#### [Goal of the exercise]
Copy all lines holding the word "Super" from the entries.

Dataset entries:
::::

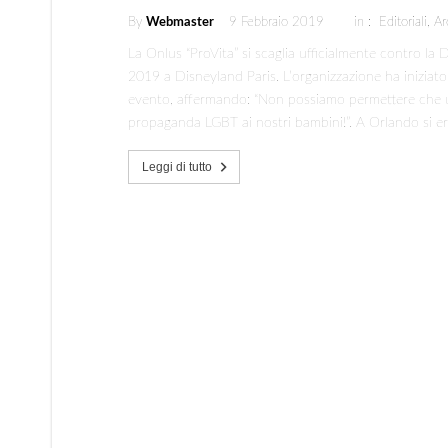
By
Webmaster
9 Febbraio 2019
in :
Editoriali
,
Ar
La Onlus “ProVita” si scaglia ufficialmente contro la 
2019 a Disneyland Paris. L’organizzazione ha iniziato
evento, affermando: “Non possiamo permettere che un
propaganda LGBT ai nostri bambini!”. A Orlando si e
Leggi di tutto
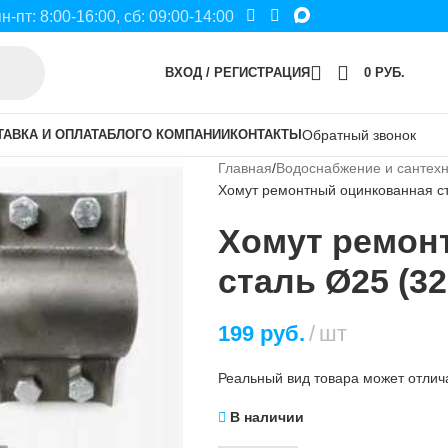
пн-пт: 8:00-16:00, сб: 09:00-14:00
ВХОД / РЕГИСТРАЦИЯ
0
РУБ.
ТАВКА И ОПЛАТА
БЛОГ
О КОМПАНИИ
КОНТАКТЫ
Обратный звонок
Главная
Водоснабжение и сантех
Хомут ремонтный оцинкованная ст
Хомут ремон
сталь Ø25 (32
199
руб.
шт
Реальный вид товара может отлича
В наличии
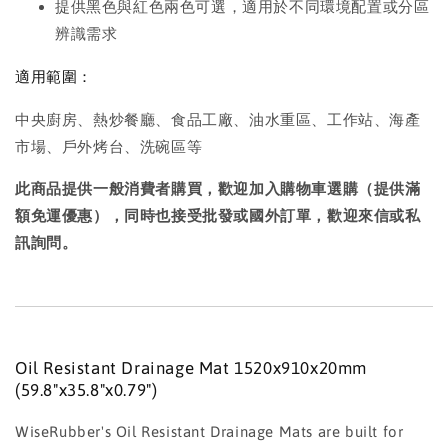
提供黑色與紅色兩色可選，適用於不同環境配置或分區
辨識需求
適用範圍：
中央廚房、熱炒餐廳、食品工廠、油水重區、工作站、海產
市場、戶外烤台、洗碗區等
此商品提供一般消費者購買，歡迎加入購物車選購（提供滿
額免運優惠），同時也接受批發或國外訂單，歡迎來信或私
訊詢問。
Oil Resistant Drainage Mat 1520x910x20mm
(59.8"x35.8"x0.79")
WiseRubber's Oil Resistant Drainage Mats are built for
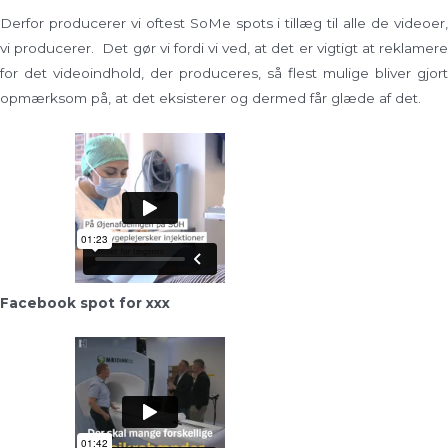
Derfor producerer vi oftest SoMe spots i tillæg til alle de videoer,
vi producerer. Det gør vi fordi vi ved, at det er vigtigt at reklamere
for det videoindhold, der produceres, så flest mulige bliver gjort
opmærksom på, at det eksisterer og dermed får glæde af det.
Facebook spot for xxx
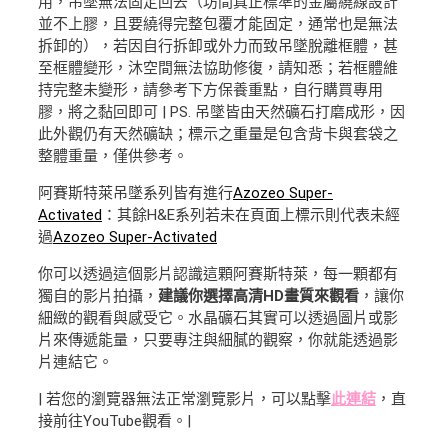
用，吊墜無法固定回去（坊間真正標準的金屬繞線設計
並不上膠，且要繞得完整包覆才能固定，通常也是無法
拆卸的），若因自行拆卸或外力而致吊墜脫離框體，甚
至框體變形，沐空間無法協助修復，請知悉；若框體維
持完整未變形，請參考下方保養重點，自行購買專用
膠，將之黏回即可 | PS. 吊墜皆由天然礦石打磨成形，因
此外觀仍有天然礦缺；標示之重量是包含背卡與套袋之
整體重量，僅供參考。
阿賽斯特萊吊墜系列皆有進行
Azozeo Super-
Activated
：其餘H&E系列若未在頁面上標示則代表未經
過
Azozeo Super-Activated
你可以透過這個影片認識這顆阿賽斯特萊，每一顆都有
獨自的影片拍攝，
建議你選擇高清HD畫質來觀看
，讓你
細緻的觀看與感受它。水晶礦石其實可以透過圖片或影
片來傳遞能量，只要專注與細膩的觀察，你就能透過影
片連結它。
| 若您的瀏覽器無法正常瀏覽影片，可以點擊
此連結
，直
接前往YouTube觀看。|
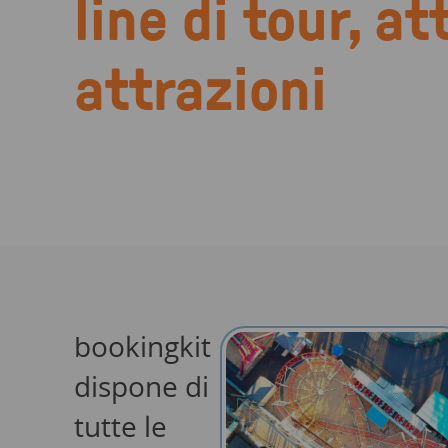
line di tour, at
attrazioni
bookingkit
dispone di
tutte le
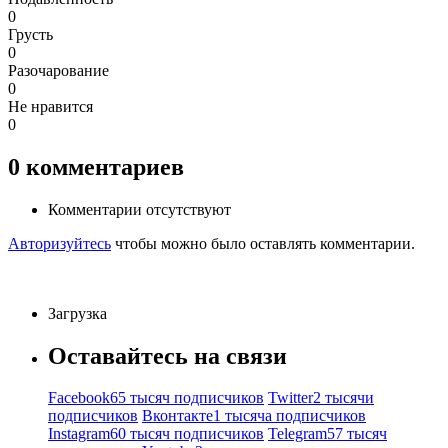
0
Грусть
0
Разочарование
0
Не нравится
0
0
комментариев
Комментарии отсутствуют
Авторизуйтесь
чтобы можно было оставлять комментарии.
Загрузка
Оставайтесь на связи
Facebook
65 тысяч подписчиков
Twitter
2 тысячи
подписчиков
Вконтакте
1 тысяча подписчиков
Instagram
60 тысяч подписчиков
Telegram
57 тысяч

::::

#### [Answer to this exercise]
Azozeo Super-
Azozeo Super-Activated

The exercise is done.